Papillon Chihuahua Mix Training
Papillon Chihuahua mixes are moderately difficult to train. The dogs enjoy being praised and rewarded, but they have a stubborn, independent streak and often struggle to pay attention.
The best way to treat a chion is by disguising lessons as part of the daily routine. For instance, teach the dog to “cease” excited barking before leaving for a walk, or teach the dog to “sit” or “stay” before putting a bowl of food down.
Begin training chions as early as possible, beginning with basic training, such as toilet and leash training. Introduce your dog to a variety of surroundings and people from as early as eight weeks old to reduce antisocial barking tendencies.
The chion is a moderately-priced dog. The cost of this breed mix depends on whether you buy from a breeder or adopt the dog.
How Much is a Papillon Chihuahua Mix?
A papillon Chihuahua mix typically costs $200 to $750. Certain circumstances affect the cost of this dog, including:
- Whether you buy a dog or a puppy: Dogs are about half the price of puppies
- Local demand and competition: If demand for chions is high in your region, breeders can set high prices for their puppies
- The dog’s colors and markings: Dogs with unique colors and markings are often the most expensive
How Much Does it Cost to Own a Chion?
After the initial cost of the dog and all the necessary supplies, the monthly cost of owning a papillon Chihuahua mix is about $60. This cost involves food and treats, toys, grooming and walking supplies, and health insurance. The cost of owning a chion is higher than average if you regularly pay for professional dog sitting, dog walking, training, or grooming.
Is a Papillon Chihuahua Mix Right for You?
Papillon Chihuahua mixes are friendly, loving dogs, but they’re not suitable for some people or lifestyles.
Papillon Chihuahua Mixes are Suitable for:
The papillon Chihuahua mix is known for its caring nature and sweet demeanor, so it’s an ideal companion dog for couples, singles, and families with old children. Chions are watchful and protective of their owners, so they’re well suited to people looking for a small, loveable watchdog. The dogs enjoy attention and are great companions for people who have lots of time to devote to playing with their pets.

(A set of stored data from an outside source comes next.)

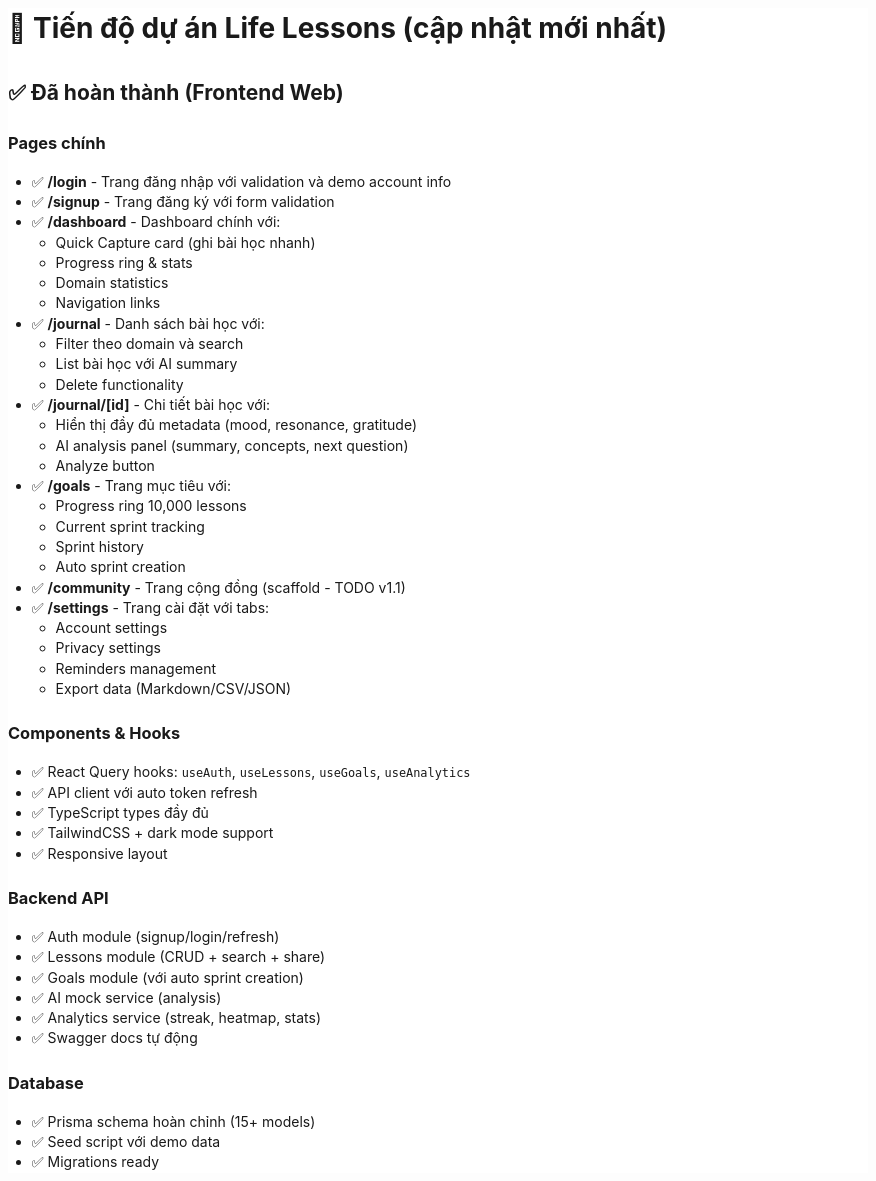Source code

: # 🎯 Tiến độ dự án Life Lessons (cập nhật mới nhất)

## ✅ Đã hoàn thành (Frontend Web)

### Pages chính
- ✅ **/login** - Trang đăng nhập với validation và demo account info
- ✅ **/signup** - Trang đăng ký với form validation
- ✅ **/dashboard** - Dashboard chính với:
  - Quick Capture card (ghi bài học nhanh)
  - Progress ring & stats
  - Domain statistics
  - Navigation links
- ✅ **/journal** - Danh sách bài học với:
  - Filter theo domain và search
  - List bài học với AI summary
  - Delete functionality
- ✅ **/journal/[id]** - Chi tiết bài học với:
  - Hiển thị đầy đủ metadata (mood, resonance, gratitude)
  - AI analysis panel (summary, concepts, next question)
  - Analyze button
- ✅ **/goals** - Trang mục tiêu với:
  - Progress ring 10,000 lessons
  - Current sprint tracking
  - Sprint history
  - Auto sprint creation
- ✅ **/community** - Trang cộng đồng (scaffold - TODO v1.1)
- ✅ **/settings** - Trang cài đặt với tabs:
  - Account settings
  - Privacy settings
  - Reminders management
  - Export data (Markdown/CSV/JSON)

### Components & Hooks
- ✅ React Query hooks: `useAuth`, `useLessons`, `useGoals`, `useAnalytics`
- ✅ API client với auto token refresh
- ✅ TypeScript types đầy đủ
- ✅ TailwindCSS + dark mode support
- ✅ Responsive layout

### Backend API
- ✅ Auth module (signup/login/refresh)
- ✅ Lessons module (CRUD + search + share)
- ✅ Goals module (với auto sprint creation)
- ✅ AI mock service (analysis)
- ✅ Analytics service (streak, heatmap, stats)
- ✅ Swagger docs tự động

### Database
- ✅ Prisma schema hoàn chỉnh (15+ models)
- ✅ Seed script với demo data
- ✅ Migrations ready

Chions are suitable for families with other pets as long as the dogs are socialized from an early age. They’re small and have low exercise needs, so they’re ideal apartment dogs.
Papillon Chihuahua Mixes are NOT Suitable for:
Chions are small, delicate dogs, so they’re not suitable for families with small children who don’t know how to safely play with a small dog. Due to their stubborn nature, papillon Chihuahua mixes aren’t suitable for people who don’t have time to train their dogs. Chions are small dogs with short legs, so they’re not the best match for sporty, outdoorsy families who want a dog to take on hikes and jogs. Chions suffer from separation anxiety if left alone for long periods, so they’re not good pets for people who spend most of the day away from home.